-- DATA FOR ANALYSIS follows --

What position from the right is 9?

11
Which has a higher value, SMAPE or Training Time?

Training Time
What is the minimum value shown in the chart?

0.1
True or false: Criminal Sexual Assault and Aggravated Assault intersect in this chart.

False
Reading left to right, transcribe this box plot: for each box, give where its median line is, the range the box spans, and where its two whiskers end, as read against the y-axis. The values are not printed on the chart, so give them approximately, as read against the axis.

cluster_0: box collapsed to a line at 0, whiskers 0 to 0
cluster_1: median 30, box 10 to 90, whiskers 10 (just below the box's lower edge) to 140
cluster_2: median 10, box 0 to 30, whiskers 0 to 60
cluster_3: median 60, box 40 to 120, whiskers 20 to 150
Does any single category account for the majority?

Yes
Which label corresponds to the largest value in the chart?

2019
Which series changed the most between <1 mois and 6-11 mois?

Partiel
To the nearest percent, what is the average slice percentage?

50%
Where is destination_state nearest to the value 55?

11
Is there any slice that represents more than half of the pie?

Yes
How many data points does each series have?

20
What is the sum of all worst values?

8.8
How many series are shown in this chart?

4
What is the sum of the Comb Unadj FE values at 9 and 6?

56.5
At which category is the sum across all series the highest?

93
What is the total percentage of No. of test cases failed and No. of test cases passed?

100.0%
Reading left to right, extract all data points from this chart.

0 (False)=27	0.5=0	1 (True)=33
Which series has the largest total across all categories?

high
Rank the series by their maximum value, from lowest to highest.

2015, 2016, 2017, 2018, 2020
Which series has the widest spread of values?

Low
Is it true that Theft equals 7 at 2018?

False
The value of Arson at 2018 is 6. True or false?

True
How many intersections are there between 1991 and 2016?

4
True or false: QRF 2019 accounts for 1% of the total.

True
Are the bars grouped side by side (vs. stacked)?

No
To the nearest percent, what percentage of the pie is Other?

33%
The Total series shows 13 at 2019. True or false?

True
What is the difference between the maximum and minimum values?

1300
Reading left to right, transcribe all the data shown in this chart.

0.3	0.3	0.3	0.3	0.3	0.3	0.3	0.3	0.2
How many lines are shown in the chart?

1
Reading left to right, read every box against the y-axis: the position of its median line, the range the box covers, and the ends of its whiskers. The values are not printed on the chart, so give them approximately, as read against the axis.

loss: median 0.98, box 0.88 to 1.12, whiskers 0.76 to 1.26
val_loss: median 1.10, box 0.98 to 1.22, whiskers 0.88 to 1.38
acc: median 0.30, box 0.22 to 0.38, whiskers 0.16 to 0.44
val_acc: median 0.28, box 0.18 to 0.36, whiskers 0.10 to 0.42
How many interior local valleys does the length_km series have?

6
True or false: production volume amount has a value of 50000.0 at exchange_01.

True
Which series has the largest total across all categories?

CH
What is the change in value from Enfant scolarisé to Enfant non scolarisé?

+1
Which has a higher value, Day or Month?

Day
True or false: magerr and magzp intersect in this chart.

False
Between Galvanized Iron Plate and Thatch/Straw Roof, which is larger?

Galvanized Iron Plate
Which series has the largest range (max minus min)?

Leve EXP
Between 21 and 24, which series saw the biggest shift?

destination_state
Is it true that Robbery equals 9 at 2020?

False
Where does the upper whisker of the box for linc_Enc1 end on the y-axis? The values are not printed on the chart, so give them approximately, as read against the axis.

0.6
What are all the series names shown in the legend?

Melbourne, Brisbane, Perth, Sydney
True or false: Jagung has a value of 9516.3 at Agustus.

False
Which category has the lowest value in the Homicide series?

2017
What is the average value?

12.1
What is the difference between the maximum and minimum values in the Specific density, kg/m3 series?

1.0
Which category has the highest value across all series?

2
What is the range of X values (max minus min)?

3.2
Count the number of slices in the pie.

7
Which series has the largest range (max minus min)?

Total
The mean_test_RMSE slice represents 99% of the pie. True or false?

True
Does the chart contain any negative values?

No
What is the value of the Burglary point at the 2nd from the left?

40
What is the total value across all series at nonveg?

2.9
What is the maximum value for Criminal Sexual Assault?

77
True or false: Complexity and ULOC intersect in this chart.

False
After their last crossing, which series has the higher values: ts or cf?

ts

-- DATA FOR ANALYSIS concluded --

Copy all of the rows above without any changes.

What position from the right is 9?

11
Which has a higher value, SMAPE or Training Time?

Training Time
What is the minimum value shown in the chart?

0.1
True or false: Criminal Sexual Assault and Aggravated Assault intersect in this chart.

False
Reading left to right, transcribe this box plot: for each box, give where its median line is, the range the box spans, and where its two whiskers end, as read against the y-axis. The values are not printed on the chart, so give them approximately, as read against the axis.

cluster_0: box collapsed to a line at 0, whiskers 0 to 0
cluster_1: median 30, box 10 to 90, whiskers 10 (just below the box's lower edge) to 140
cluster_2: median 10, box 0 to 30, whiskers 0 to 60
cluster_3: median 60, box 40 to 120, whiskers 20 to 150
Does any single category account for the majority?

Yes
Which label corresponds to the largest value in the chart?

2019
Which series changed the most between <1 mois and 6-11 mois?

Partiel
To the nearest percent, what is the average slice percentage?

50%
Where is destination_state nearest to the value 55?

11
Is there any slice that represents more than half of the pie?

Yes
How many data points does each series have?

20
What is the sum of all worst values?

8.8
How many series are shown in this chart?

4
What is the sum of the Comb Unadj FE values at 9 and 6?

56.5
At which category is the sum across all series the highest?

93
What is the total percentage of No. of test cases failed and No. of test cases passed?

100.0%
Reading left to right, extract all data points from this chart.

0 (False)=27	0.5=0	1 (True)=33
Which series has the largest total across all categories?

high
Rank the series by their maximum value, from lowest to highest.

2015, 2016, 2017, 2018, 2020
Which series has the widest spread of values?

Low
Is it true that Theft equals 7 at 2018?

False
The value of Arson at 2018 is 6. True or false?

True
How many intersections are there between 1991 and 2016?

4
True or false: QRF 2019 accounts for 1% of the total.

True
Are the bars grouped side by side (vs. stacked)?

No
To the nearest percent, what percentage of the pie is Other?

33%
The Total series shows 13 at 2019. True or false?

True
What is the difference between the maximum and minimum values?

1300
Reading left to right, transcribe all the data shown in this chart.

0.3	0.3	0.3	0.3	0.3	0.3	0.3	0.3	0.2
How many lines are shown in the chart?

1
Reading left to right, read every box against the y-axis: the position of its median line, the range the box covers, and the ends of its whiskers. The values are not printed on the chart, so give them approximately, as read against the axis.

loss: median 0.98, box 0.88 to 1.12, whiskers 0.76 to 1.26
val_loss: median 1.10, box 0.98 to 1.22, whiskers 0.88 to 1.38
acc: median 0.30, box 0.22 to 0.38, whiskers 0.16 to 0.44
val_acc: median 0.28, box 0.18 to 0.36, whiskers 0.10 to 0.42
How many interior local valleys does the length_km series have?

6
True or false: production volume amount has a value of 50000.0 at exchange_01.

True
Which series has the largest total across all categories?

CH
What is the change in value from Enfant scolarisé to Enfant non scolarisé?

+1
Which has a higher value, Day or Month?

Day
True or false: magerr and magzp intersect in this chart.

False
Between Galvanized Iron Plate and Thatch/Straw Roof, which is larger?

Galvanized Iron Plate
Which series has the largest range (max minus min)?

Leve EXP
Between 21 and 24, which series saw the biggest shift?

destination_state
Is it true that Robbery equals 9 at 2020?

False
Where does the upper whisker of the box for linc_Enc1 end on the y-axis? The values are not printed on the chart, so give them approximately, as read against the axis.

0.6
What are all the series names shown in the legend?

Melbourne, Brisbane, Perth, Sydney
True or false: Jagung has a value of 9516.3 at Agustus.

False
Which category has the lowest value in the Homicide series?

2017
What is the average value?

12.1
What is the difference between the maximum and minimum values in the Specific density, kg/m3 series?

1.0
Which category has the highest value across all series?

2
What is the range of X values (max minus min)?

3.2
Count the number of slices in the pie.

7
Which series has the largest range (max minus min)?

Total
The mean_test_RMSE slice represents 99% of the pie. True or false?

True
Does the chart contain any negative values?

No
What is the value of the Burglary point at the 2nd from the left?

40
What is the total value across all series at nonveg?

2.9
What is the maximum value for Criminal Sexual Assault?

77
True or false: Complexity and ULOC intersect in this chart.

False
After their last crossing, which series has the higher values: ts or cf?

ts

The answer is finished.